■ **Task directions**: Set down the records once more, please, exactly and with the pictures left out.

■ **Records to use**:
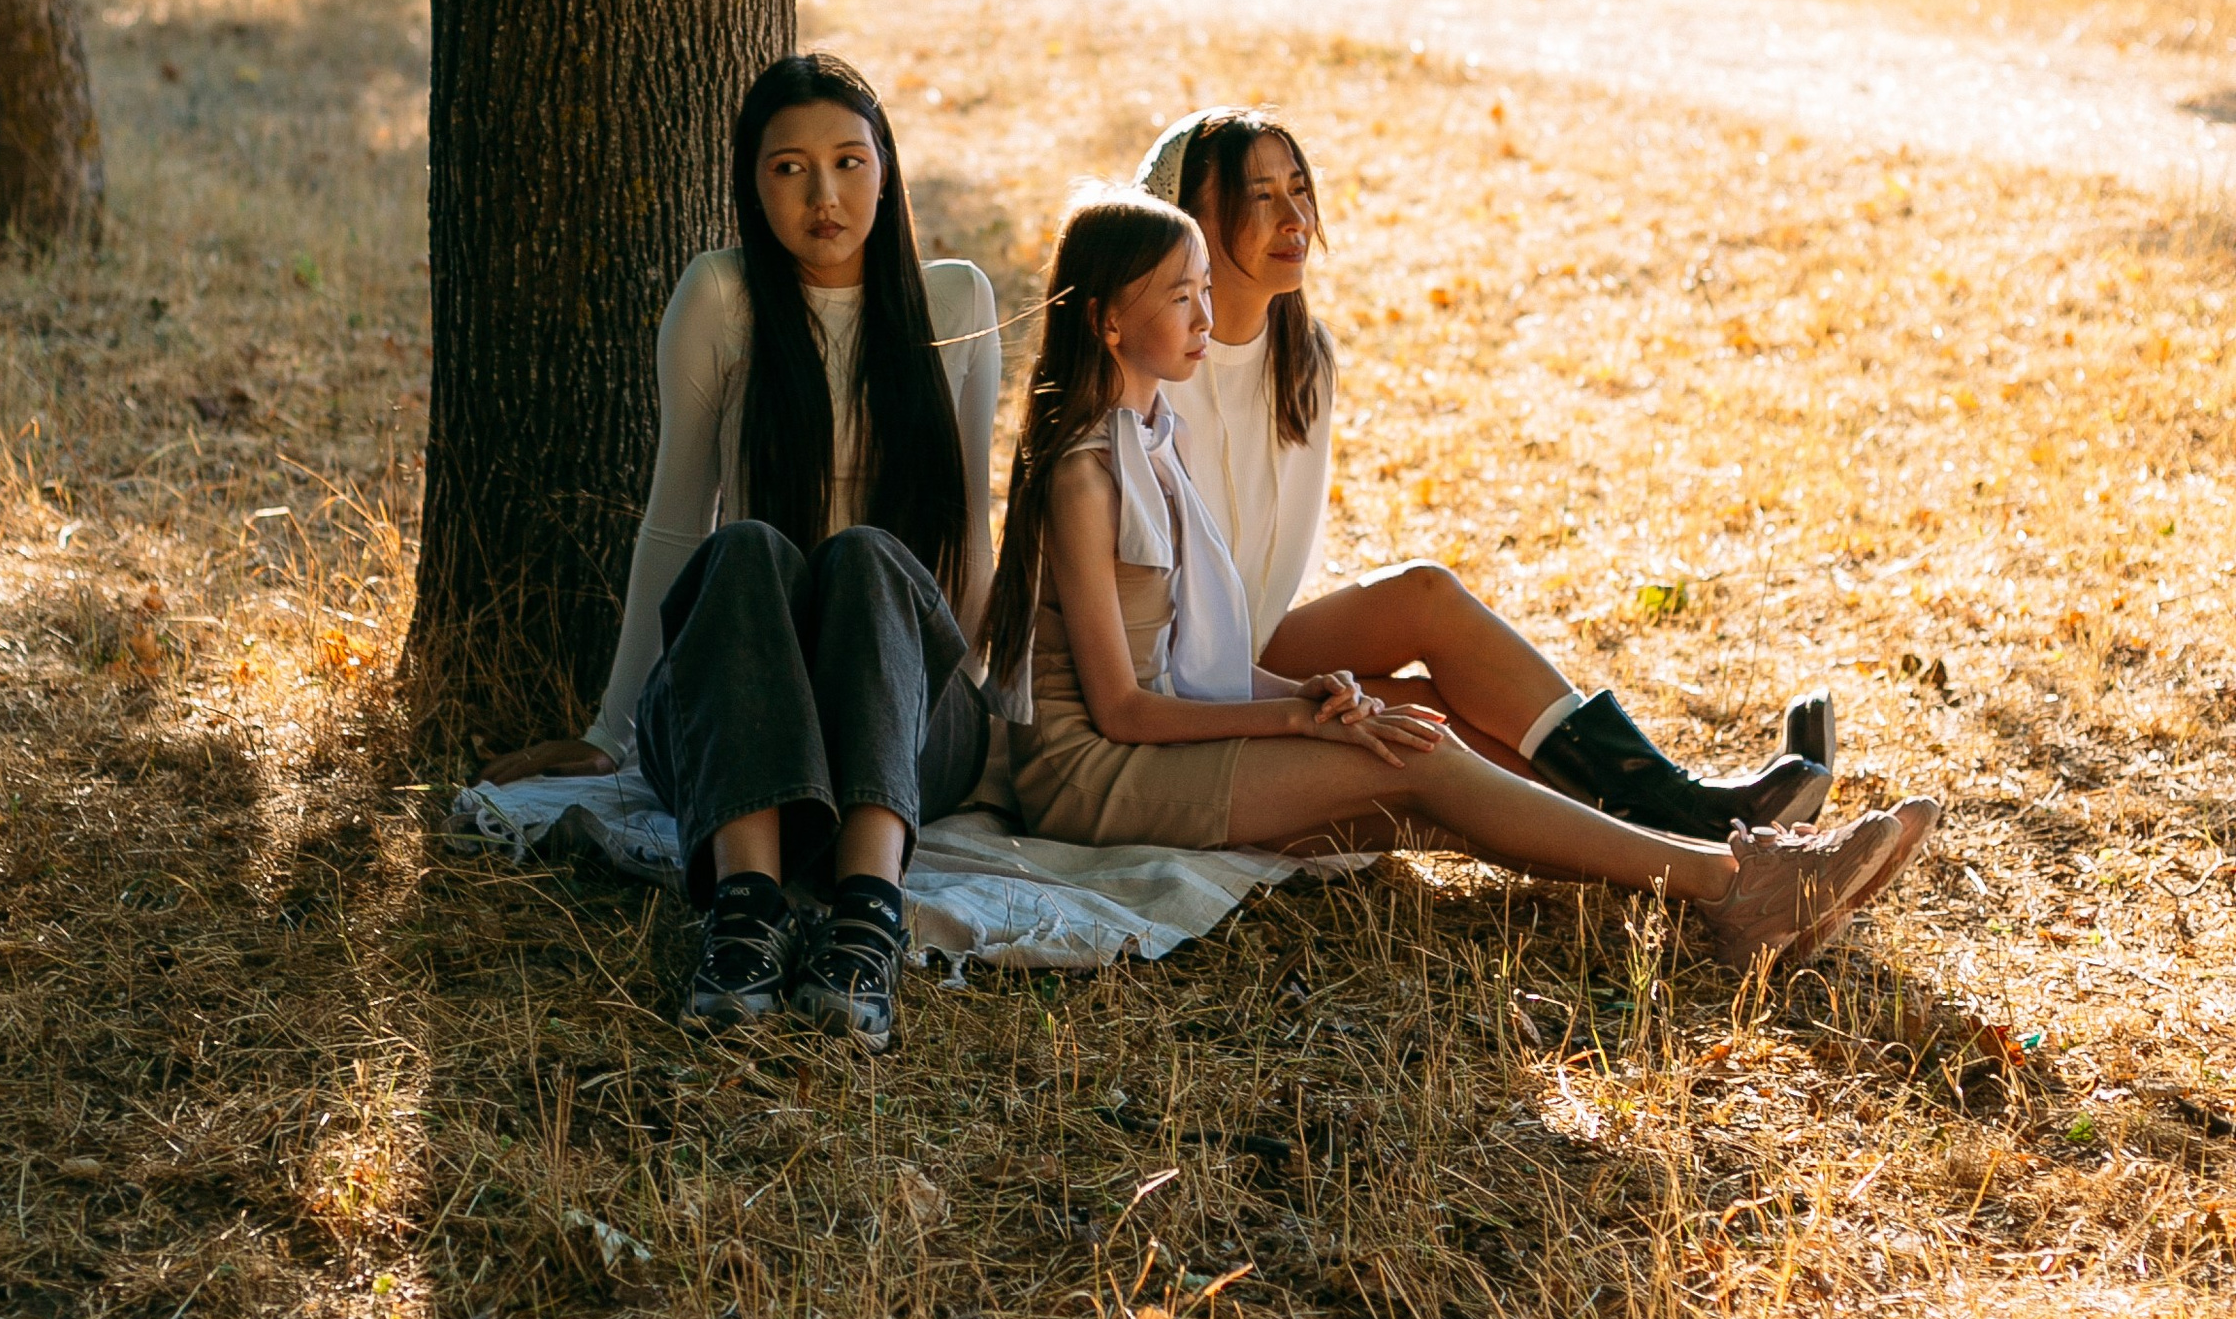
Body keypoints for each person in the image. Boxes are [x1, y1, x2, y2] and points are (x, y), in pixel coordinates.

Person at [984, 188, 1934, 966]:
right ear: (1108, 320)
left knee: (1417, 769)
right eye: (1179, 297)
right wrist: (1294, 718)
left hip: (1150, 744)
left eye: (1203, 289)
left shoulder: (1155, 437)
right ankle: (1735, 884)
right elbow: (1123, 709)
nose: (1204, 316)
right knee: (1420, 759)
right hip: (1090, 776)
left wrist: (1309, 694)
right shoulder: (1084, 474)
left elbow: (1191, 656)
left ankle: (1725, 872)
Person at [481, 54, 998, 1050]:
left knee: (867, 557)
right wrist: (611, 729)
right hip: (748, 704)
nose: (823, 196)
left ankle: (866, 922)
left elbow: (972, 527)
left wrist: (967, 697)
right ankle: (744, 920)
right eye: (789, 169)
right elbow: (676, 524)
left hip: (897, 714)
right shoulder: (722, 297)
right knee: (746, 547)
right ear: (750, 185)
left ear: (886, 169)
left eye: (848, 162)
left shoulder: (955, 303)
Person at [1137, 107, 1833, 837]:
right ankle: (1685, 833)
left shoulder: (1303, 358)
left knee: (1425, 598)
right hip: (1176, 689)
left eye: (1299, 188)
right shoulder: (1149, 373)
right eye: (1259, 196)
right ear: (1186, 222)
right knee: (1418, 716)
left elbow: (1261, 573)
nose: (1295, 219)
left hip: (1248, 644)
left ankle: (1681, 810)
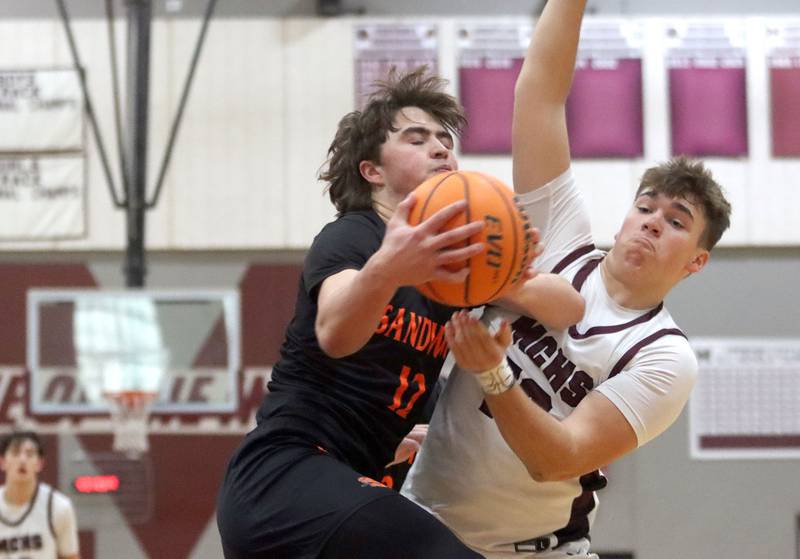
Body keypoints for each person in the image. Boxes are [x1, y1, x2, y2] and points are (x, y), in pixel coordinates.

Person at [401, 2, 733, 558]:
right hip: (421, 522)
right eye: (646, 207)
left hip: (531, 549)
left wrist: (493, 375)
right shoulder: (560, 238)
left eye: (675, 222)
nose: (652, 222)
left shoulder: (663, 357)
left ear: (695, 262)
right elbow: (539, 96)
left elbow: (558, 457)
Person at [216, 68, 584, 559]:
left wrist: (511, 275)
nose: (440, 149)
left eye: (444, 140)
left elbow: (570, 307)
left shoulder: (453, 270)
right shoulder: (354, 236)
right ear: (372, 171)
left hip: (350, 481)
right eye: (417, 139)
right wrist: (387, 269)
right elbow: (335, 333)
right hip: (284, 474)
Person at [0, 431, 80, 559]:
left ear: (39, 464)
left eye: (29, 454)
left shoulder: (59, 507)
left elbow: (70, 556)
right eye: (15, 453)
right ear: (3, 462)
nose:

■ **Answer space**:
Body keypoints for each person in the image. Boxes are [x1, y1, x2, y2] and points are (x, y), in pixel coordinates.

Person at [984, 188, 1934, 966]:
right ear: (1108, 320)
left knee: (1417, 769)
right eye: (1179, 297)
right wrist: (1294, 718)
left hip: (1150, 744)
left eye: (1203, 289)
left shoulder: (1155, 437)
right ankle: (1735, 884)
right elbow: (1123, 709)
nose: (1204, 316)
right knee: (1420, 759)
right hip: (1090, 776)
left wrist: (1309, 694)
right shoulder: (1084, 474)
left elbow: (1191, 656)
left ankle: (1725, 872)
Person at [481, 54, 998, 1050]:
left knee: (867, 557)
right wrist: (611, 729)
right hip: (748, 704)
nose: (823, 196)
left ankle: (866, 922)
left elbow: (972, 527)
left wrist: (967, 697)
right ankle: (744, 920)
right eye: (789, 169)
right elbow: (676, 524)
left hip: (897, 714)
right shoulder: (722, 297)
right knee: (746, 547)
right ear: (750, 185)
left ear: (886, 169)
left eye: (848, 162)
left shoulder: (955, 303)
Person at [1137, 107, 1833, 837]:
right ankle: (1685, 833)
left shoulder: (1303, 358)
left knee: (1425, 598)
right hip: (1176, 689)
left eye: (1299, 188)
right shoulder: (1149, 373)
right eye: (1259, 196)
right ear: (1186, 222)
right knee: (1418, 716)
left elbow: (1261, 573)
nose: (1295, 219)
left hip: (1248, 644)
left ankle: (1681, 810)
Body keypoints for each person in the image. Boxes are [x1, y1, x2, y2] and points are (x, y), in pixel coordinates.

Person at [401, 2, 733, 558]:
right hip: (421, 522)
right eye: (646, 207)
left hip: (531, 549)
left wrist: (493, 375)
right shoulder: (560, 238)
left eye: (675, 222)
nose: (652, 222)
left shoulder: (663, 357)
left ear: (695, 262)
right elbow: (539, 96)
left elbow: (558, 457)
Person at [216, 68, 584, 559]:
left wrist: (511, 275)
nose: (440, 149)
left eye: (444, 140)
left elbow: (570, 307)
left shoulder: (453, 270)
right shoulder: (354, 236)
right ear: (372, 171)
left hip: (350, 481)
right eye: (417, 139)
right wrist: (387, 269)
right elbow: (335, 333)
right hip: (284, 474)
Person at [0, 431, 80, 559]:
left ear: (39, 464)
left eye: (29, 454)
left shoulder: (59, 507)
left elbow: (70, 556)
right eye: (15, 453)
right ear: (3, 462)
nose:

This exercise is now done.